In den vergangenen zwei Jahrzehnten waren die Kommunalwahlabende für Lennep eine sichere Sache für den politischen Mitbewerber und bittere Abende für uns. Umso erfreulicher verlief der diesjährige Wahlabend.

Zwei von sechs Wahlbezirken konnte die SPD dieses Jahr in Lennep gewinnen. Jürgen Kucharczyk wurde am Hasenberg bestätigt – und holte stadtweit das beste Ergebnis aller 20 Wahlkreisgewinner*innen.

Sabine Krause-Janotta konnte mit einem hauchdünnen Vorsprung von exakt zwei Stimmen den Wahlkreis Jägerwald / Diepmannsbach gewinnen und zieht erstmals in den Rat ein. In den anderen Lenneper Wahlbezirken haben die SPD-Kandidat*innen sehr viel Boden gut gemacht.

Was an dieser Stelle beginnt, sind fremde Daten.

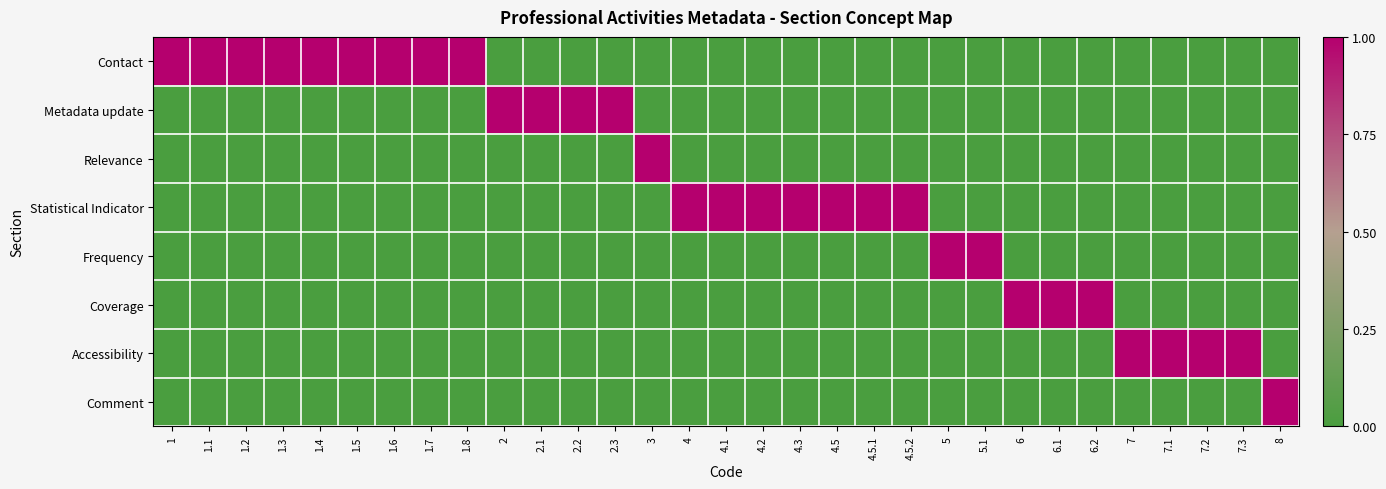

At which category is the sum across all series the highest?

1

Die ersten drei Nachrücker*innen für den Rat der Stadt sind allesamt Lenneper: Daniel Pilz, Klaus Grunwald und Dela Kirchner.

Der Wahlabend 2020 hat gezeigt, dass die gute Arbeit der Lenneper SPD in den vergangenen Jahren beginnt, erste Früchte zu tragen. Für 2025 soll die gesamte Ernte eingefahren werden!